- _MATERIAL PROVIDED_
━━━

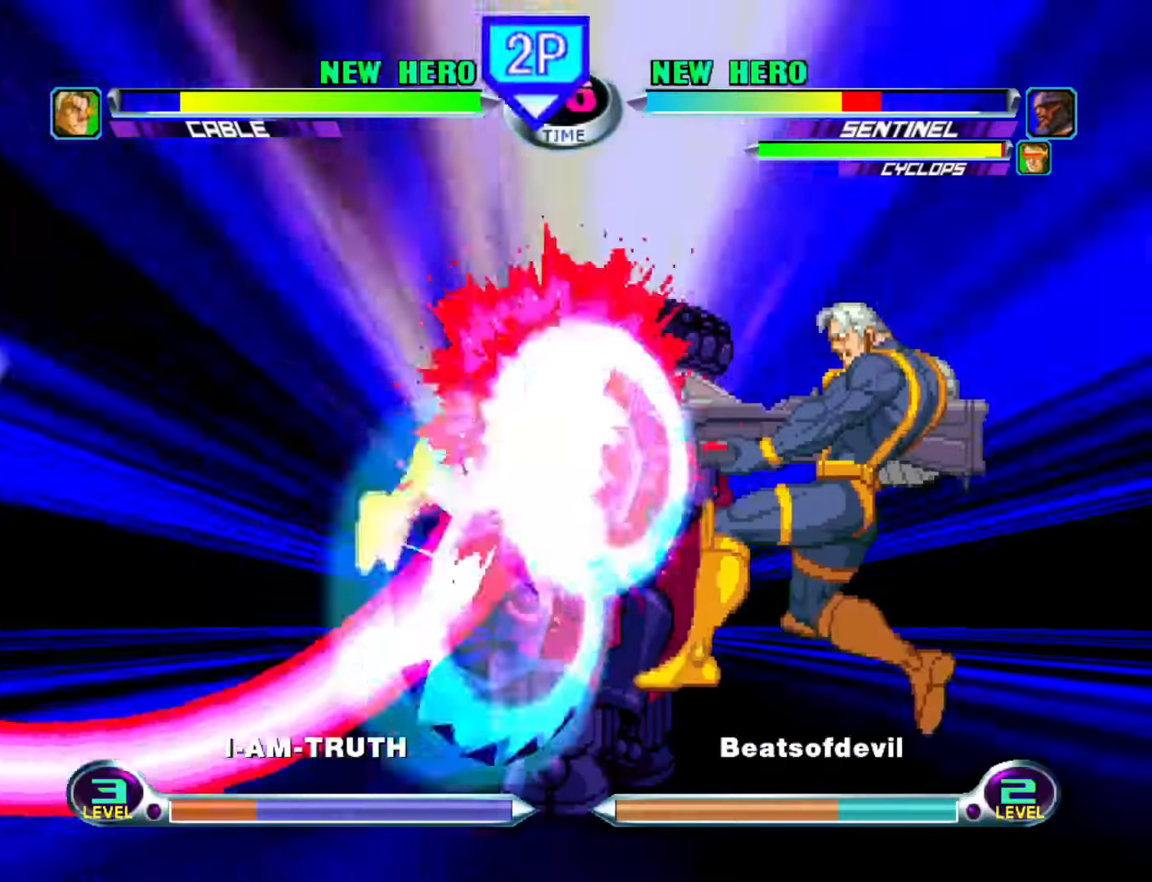
{"buttons": [], "left_stick": "center", "events": [[50, "R2", "down"], [150, "R2", "up"], [267, "left_stick", "center"], [433, "left_stick", "right"], [483, "left_stick", "center"]]}
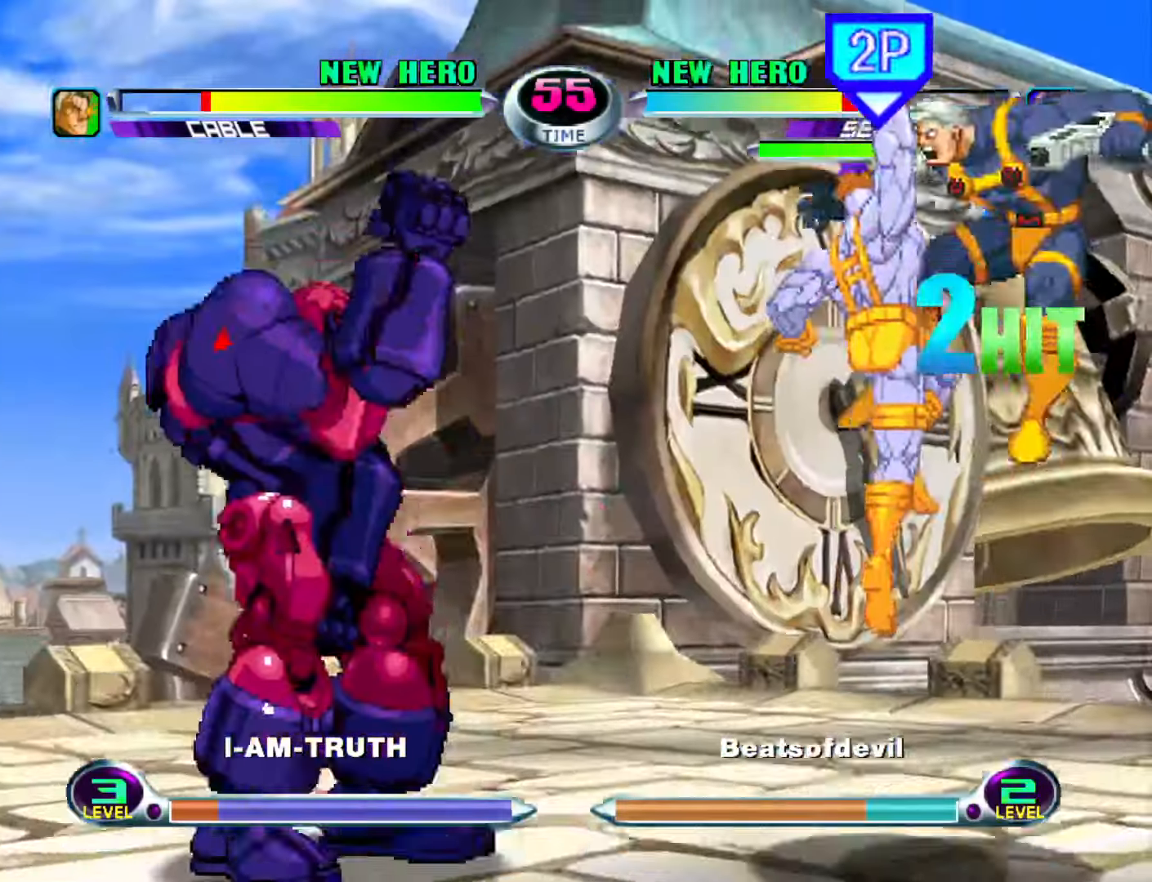
{"buttons": [], "left_stick": "center", "events": [[50, "left_stick", "right"], [300, "left_stick", "up-right"], [400, "CROSS", "down"], [417, "left_stick", "center"], [467, "CROSS", "up"]]}
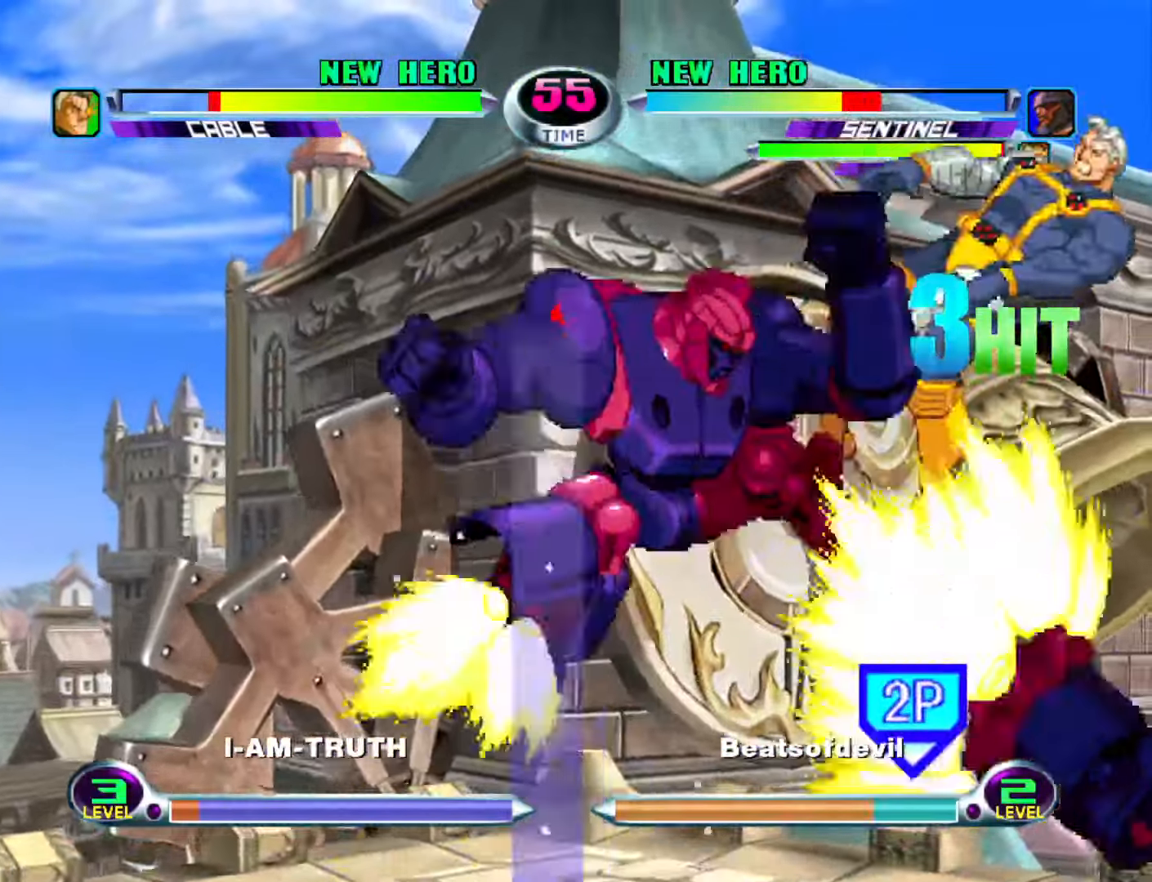
{"buttons": [], "left_stick": "center", "events": [[150, "SQUARE", "down"], [217, "SQUARE", "up"], [250, "left_stick", "down"], [383, "TRIANGLE", "down"], [417, "left_stick", "center"], [433, "TRIANGLE", "up"]]}
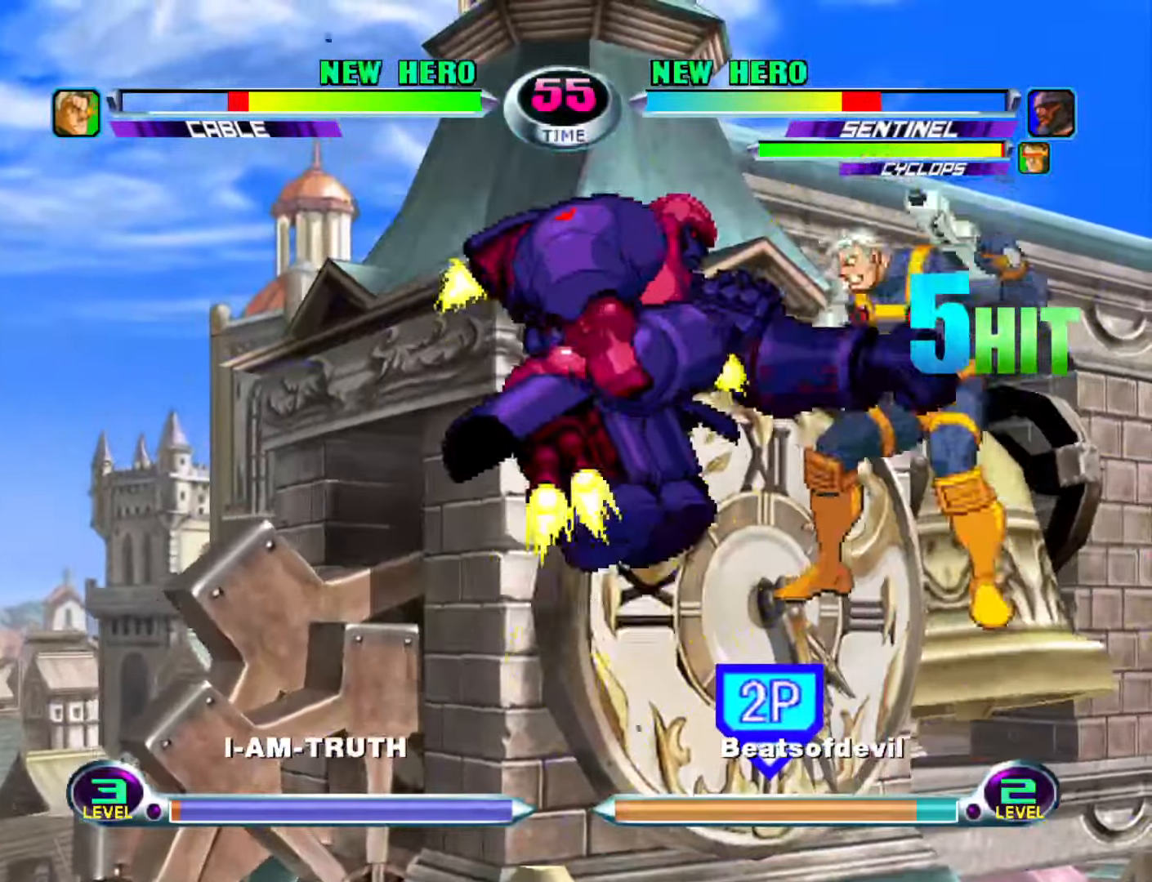
{"buttons": [], "left_stick": "center", "events": [[17, "TRIANGLE", "down"], [67, "TRIANGLE", "up"], [150, "TRIANGLE", "down"], [267, "TRIANGLE", "up"]]}
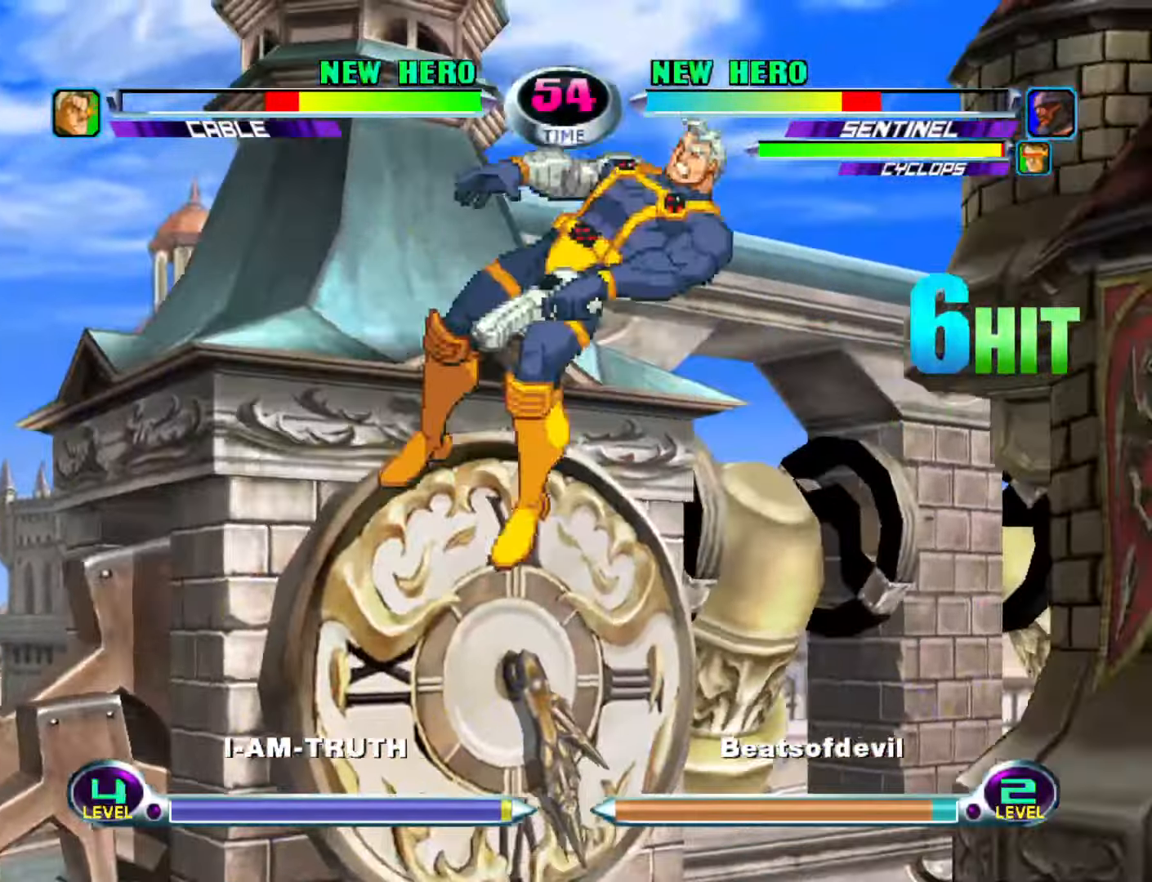
{"buttons": [], "left_stick": "center", "events": []}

━━━

Write out every record exactly. Leave the pictures out.

{"buttons": [], "left_stick": "center", "events": [[50, "R2", "down"], [150, "R2", "up"], [267, "left_stick", "center"], [433, "left_stick", "right"], [483, "left_stick", "center"]]}
{"buttons": [], "left_stick": "center", "events": [[50, "left_stick", "right"], [300, "left_stick", "up-right"], [400, "CROSS", "down"], [417, "left_stick", "center"], [467, "CROSS", "up"]]}
{"buttons": [], "left_stick": "center", "events": [[150, "SQUARE", "down"], [217, "SQUARE", "up"], [250, "left_stick", "down"], [383, "TRIANGLE", "down"], [417, "left_stick", "center"], [433, "TRIANGLE", "up"]]}
{"buttons": [], "left_stick": "center", "events": [[17, "TRIANGLE", "down"], [67, "TRIANGLE", "up"], [150, "TRIANGLE", "down"], [267, "TRIANGLE", "up"]]}
{"buttons": [], "left_stick": "center", "events": []}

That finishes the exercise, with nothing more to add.